## Stated exercise
Give the lines of the listing again, from the line with "collection date as typed: 1890" up to and including the line with "order: Fabales", but swap "locality" for "place". Keep everything else the same.

(Records)
____

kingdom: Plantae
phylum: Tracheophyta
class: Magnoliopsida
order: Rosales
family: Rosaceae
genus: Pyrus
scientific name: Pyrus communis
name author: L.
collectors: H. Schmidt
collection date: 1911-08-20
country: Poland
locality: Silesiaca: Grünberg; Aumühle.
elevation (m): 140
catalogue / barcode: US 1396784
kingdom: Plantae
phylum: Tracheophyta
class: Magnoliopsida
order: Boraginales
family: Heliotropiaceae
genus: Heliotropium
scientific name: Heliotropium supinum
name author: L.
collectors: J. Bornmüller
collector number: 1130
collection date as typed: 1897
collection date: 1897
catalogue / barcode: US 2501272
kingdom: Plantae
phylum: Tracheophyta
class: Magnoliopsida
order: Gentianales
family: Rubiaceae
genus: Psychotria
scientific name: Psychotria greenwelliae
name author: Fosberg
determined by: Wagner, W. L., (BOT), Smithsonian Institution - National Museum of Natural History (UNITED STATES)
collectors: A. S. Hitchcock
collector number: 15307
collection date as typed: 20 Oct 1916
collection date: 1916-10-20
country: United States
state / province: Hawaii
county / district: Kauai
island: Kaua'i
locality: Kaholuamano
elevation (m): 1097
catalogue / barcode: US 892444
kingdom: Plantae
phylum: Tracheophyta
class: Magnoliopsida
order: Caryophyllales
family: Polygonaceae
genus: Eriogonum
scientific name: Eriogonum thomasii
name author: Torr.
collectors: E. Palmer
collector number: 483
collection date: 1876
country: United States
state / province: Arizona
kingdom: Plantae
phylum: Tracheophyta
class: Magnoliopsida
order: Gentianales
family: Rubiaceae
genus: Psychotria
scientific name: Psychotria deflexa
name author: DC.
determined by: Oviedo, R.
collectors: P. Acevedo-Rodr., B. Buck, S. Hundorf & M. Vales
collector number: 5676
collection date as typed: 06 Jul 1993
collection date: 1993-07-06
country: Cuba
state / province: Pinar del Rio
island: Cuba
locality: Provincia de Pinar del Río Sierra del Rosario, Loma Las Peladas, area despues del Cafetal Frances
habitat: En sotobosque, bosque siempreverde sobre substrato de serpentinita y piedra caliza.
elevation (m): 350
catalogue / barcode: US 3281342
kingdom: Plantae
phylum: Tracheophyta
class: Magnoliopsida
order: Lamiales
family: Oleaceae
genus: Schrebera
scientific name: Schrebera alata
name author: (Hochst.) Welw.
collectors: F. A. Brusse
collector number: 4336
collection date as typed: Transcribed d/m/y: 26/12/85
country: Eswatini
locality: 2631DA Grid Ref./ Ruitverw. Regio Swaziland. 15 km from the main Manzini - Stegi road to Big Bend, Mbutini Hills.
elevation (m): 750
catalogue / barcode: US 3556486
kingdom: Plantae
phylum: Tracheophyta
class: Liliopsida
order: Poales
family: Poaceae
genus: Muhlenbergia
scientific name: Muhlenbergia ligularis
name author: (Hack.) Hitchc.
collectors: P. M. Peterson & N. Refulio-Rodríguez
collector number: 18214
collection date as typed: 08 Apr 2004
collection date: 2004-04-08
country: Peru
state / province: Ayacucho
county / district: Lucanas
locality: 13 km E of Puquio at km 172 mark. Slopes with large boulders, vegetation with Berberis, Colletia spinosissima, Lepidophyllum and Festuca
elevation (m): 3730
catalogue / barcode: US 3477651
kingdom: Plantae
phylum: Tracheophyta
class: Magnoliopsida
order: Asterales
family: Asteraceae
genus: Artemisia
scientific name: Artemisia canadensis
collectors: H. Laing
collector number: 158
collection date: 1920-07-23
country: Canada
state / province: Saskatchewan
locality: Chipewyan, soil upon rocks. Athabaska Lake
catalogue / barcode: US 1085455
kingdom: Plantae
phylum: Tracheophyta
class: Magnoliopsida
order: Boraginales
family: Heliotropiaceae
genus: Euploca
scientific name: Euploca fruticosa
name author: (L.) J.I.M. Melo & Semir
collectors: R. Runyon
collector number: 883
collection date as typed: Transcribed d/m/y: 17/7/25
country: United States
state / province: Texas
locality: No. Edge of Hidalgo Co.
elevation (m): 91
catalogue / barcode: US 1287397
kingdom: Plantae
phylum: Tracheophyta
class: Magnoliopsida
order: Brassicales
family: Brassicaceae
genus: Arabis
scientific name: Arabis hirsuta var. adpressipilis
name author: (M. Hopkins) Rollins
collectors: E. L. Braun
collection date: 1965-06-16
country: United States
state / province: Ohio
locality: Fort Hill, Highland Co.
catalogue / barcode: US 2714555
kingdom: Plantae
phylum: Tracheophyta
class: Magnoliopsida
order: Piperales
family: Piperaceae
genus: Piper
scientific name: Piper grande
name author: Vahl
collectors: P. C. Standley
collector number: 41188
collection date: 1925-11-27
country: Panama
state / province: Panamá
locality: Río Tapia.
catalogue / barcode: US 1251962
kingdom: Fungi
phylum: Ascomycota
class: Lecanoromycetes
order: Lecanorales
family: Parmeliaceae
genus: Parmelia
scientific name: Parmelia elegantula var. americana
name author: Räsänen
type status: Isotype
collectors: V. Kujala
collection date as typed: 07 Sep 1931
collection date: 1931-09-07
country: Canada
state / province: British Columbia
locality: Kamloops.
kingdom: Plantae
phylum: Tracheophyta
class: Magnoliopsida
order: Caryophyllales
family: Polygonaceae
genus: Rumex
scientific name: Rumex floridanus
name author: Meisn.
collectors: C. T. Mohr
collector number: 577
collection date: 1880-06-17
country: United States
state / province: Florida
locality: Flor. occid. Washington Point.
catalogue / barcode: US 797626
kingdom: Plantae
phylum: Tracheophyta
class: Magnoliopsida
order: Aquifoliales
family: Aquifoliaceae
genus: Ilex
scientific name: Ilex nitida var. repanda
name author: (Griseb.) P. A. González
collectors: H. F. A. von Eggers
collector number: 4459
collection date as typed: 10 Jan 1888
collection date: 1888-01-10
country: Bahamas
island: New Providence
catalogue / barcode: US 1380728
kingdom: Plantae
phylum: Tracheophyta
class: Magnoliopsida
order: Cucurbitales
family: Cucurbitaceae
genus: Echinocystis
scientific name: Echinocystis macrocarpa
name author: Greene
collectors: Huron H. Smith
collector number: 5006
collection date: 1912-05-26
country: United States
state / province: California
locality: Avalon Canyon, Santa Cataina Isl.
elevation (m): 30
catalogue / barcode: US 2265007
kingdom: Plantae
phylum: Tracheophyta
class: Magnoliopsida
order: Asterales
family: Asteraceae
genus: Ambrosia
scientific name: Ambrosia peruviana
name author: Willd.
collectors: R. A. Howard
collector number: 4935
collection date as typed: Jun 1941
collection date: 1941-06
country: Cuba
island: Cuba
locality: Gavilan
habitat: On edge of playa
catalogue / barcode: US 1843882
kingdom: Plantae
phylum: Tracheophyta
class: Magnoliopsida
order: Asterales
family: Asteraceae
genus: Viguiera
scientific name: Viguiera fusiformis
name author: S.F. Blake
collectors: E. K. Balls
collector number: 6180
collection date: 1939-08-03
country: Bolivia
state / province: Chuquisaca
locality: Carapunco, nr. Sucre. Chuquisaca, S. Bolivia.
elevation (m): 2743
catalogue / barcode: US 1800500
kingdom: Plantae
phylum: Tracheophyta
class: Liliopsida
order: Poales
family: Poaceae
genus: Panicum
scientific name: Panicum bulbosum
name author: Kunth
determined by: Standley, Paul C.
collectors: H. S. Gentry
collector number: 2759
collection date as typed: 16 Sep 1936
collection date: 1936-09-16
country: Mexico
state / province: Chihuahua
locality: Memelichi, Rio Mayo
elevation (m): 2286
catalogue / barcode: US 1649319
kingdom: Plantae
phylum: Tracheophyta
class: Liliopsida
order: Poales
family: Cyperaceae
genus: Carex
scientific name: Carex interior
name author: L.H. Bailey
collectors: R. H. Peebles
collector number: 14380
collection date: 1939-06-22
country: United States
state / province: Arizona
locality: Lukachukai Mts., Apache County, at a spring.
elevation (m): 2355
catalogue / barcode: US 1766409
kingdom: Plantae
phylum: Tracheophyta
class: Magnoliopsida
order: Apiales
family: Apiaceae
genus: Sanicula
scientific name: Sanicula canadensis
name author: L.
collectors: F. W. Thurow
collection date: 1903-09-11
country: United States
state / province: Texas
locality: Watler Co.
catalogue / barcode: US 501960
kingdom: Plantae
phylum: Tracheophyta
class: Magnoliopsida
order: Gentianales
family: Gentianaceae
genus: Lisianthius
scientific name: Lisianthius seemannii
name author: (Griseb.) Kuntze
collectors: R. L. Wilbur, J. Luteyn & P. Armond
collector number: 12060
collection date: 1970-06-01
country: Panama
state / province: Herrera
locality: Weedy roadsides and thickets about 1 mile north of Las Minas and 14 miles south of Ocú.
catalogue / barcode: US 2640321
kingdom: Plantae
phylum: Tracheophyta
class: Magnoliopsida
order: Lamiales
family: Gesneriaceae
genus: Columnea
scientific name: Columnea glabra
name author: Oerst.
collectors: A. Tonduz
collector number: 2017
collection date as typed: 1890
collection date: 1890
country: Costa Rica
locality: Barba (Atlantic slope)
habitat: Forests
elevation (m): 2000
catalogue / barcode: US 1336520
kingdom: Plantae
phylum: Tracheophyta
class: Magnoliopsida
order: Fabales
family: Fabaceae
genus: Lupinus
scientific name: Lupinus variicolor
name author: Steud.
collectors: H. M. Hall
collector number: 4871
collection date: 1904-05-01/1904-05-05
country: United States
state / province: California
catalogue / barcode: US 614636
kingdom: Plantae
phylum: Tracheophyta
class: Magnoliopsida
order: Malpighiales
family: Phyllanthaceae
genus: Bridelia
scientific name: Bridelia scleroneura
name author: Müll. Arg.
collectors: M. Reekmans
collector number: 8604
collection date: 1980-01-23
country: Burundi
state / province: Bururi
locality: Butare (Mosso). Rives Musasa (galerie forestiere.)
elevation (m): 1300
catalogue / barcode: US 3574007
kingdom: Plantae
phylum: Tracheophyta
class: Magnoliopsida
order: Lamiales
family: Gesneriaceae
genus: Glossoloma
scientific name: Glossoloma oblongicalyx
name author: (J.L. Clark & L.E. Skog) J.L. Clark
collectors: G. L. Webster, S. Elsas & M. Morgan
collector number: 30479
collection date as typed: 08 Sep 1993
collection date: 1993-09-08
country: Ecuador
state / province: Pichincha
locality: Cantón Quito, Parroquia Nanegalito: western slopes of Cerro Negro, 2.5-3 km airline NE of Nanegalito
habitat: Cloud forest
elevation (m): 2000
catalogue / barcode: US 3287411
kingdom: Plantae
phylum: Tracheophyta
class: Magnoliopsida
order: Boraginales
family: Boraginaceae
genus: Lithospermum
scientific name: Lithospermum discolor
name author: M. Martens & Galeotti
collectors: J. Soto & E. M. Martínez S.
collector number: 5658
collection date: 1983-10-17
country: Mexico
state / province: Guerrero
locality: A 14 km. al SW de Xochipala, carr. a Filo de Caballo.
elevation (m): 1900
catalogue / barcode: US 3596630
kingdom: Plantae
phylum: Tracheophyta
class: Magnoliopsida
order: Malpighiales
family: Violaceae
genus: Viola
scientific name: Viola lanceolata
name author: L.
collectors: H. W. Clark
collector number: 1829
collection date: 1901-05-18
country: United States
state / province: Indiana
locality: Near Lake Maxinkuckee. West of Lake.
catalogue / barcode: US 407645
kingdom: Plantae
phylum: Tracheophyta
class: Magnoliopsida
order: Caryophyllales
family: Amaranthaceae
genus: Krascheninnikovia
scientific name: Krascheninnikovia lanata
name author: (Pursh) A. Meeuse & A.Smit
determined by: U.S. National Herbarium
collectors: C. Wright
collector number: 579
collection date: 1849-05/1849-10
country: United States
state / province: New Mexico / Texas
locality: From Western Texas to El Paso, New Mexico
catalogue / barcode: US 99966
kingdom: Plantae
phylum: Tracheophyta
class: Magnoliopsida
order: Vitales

____

## Correct output
collection date as typed: 1890
collection date: 1890
country: Costa Rica
place: Barba (Atlantic slope)
habitat: Forests
elevation (m): 2000
catalogue / barcode: US 1336520
kingdom: Plantae
phylum: Tracheophyta
class: Magnoliopsida
order: Fabales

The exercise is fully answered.